Typography also impacts how elements are aligned on the page. The goal is to have a nice flow of text, not something that is distracting to the viewer. Similarly, you don’t want too many gaps or awkward spacing in a block of text.

To get an idea of how text will look on the page, some designers use a latin text called Lorem Ipsum, which is also known as “placeholder text”. The spacing is intended to mimic actual word length and sentence structure.

Justified type extends across the entire column.

The black rectangles in these illustrations represent text. Sometimes hyphenation is used to make sure the lines of text flow evenly so you can avoid 

It's also common to have left aligned type, with a ragged right edge. [above]

Right aligned, ragged left is less common in typography, but sometimes it's helpful to use for report covers or for things like contact information on a résumé. 

Centered text is often used for titles, invitations, or poems. Most of the time you don't see centered text used with paragraphs. 

 

Readability and legibility are key concepts in strong visual design. Legibility refers to being able to make out the letter form. (For instance, the smaller the letter gets a D may start to look like an O). Readability meanwhile refers to the ease of the reader as they scan the text. Ideally, the text should be inviting and  entice the reader! 

Let the layout breathe

One of the most unlikely design tools is that of no design at all: white space (ok, well, it can be a color too!), which can also be referred to as negative space.

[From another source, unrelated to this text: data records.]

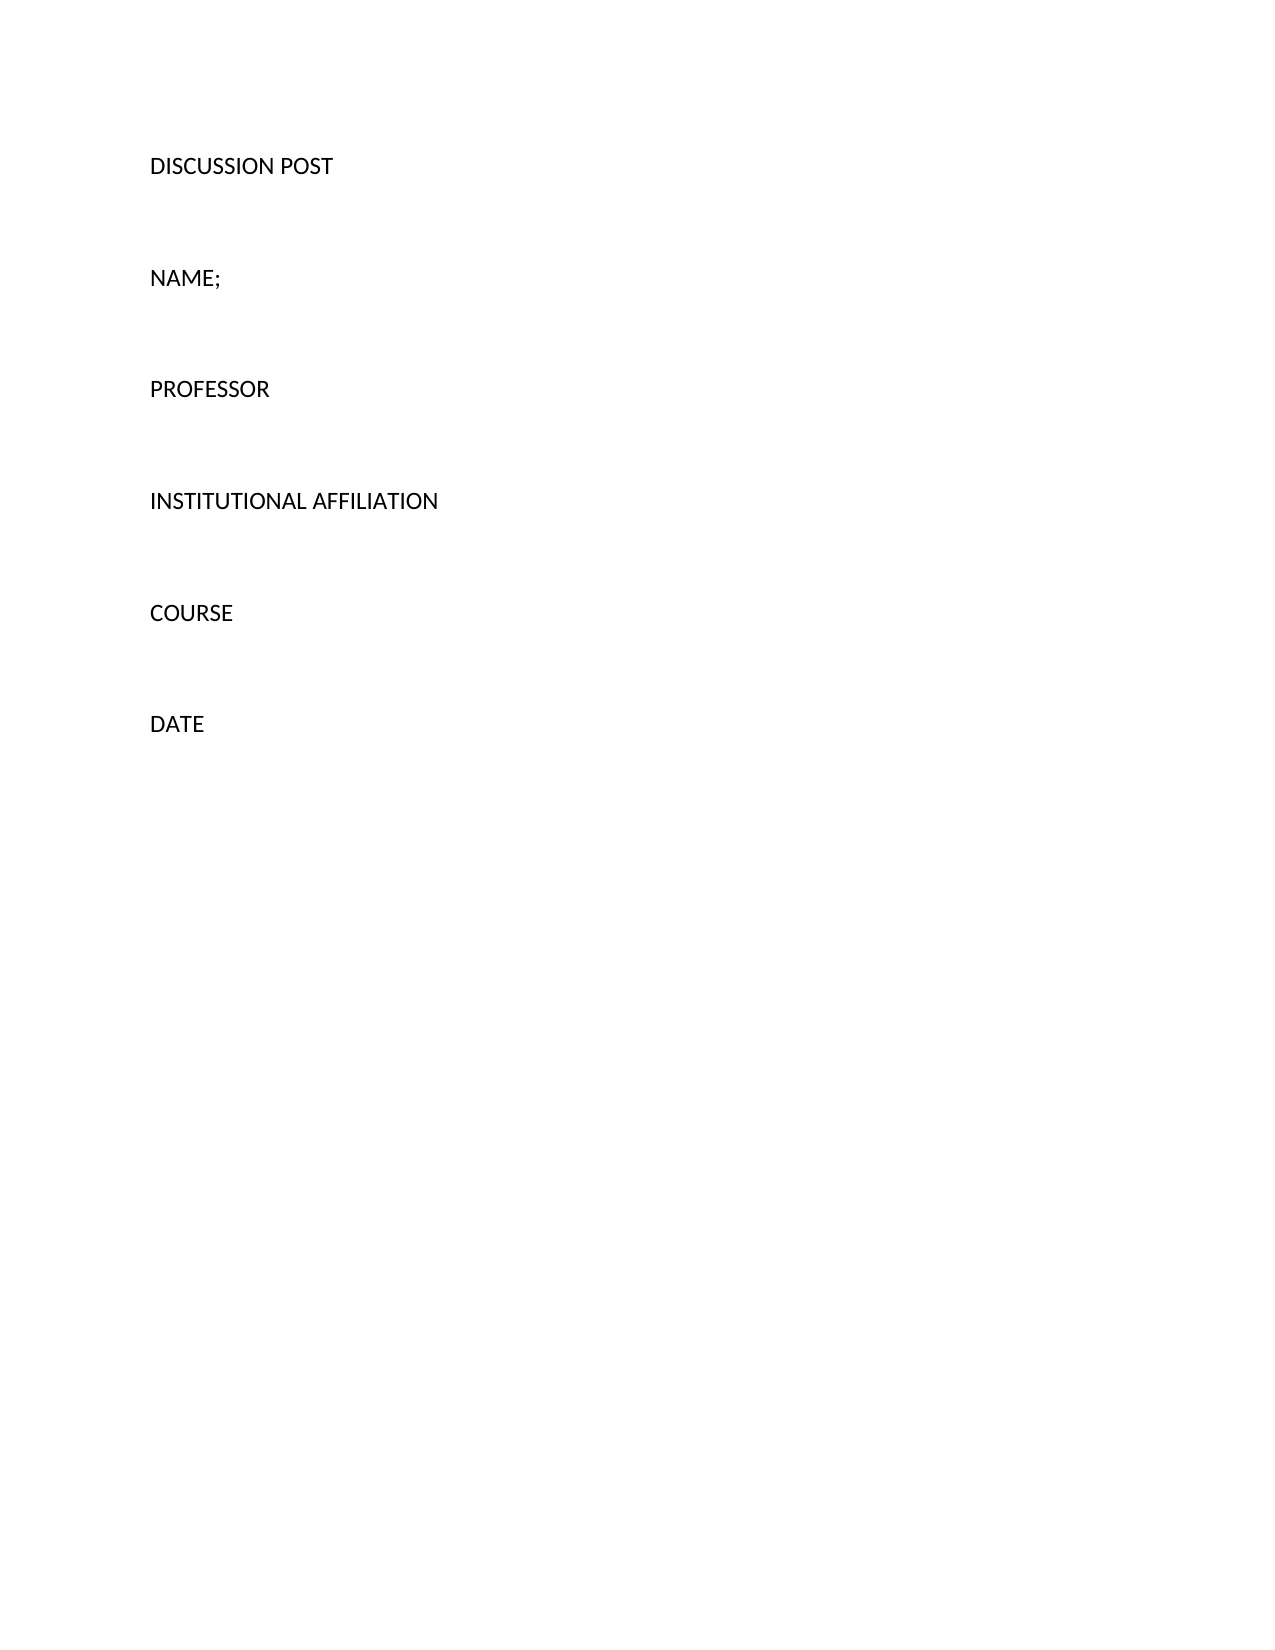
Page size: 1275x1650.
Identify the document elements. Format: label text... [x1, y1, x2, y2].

text COURSE [150, 597, 1125, 627]
text DISCUSSION POST [150, 150, 1125, 181]
text INSTITUTIONAL AFFILIATION [150, 485, 1125, 516]
text DATE [150, 708, 1125, 739]
text PROFESSOR [150, 373, 1125, 404]
text NAME; [150, 262, 1125, 292]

For instance, when you're starting to read a chapter in a book, sometimes the content starts midway down the page, giving more room to the title. This would be considered white space. It helps break up and give a rhythm to the layout. White space helps break up the monotony of a layout with a lot of information. Another time you may see white space is around an infographic – you need to have enough space for the viewer to be able to see the key information without getting distracted by what is around it.

It is also important to remember that audiences typically aren't interested in reading large blocks of text. In the world we live in, people want information fast. Consider how you can say a lot in a little space. Don't clutter the page, and let the content shine. 

Images – photographs, icons and illustrations – are another element that can be used to better tell the story, and add visual interest to a page layout. The feature known as text wrap makes sure the text flows around the image. It’s important that there is enough space between the image and the text so that it is not distracting for the viewer. In your "document" it is also important to use consistant spacing for all your image/text pairings. Not only will it be less distracting for the reader, but it reflects a level of polish and professionalism by the designer. The devil is in the details.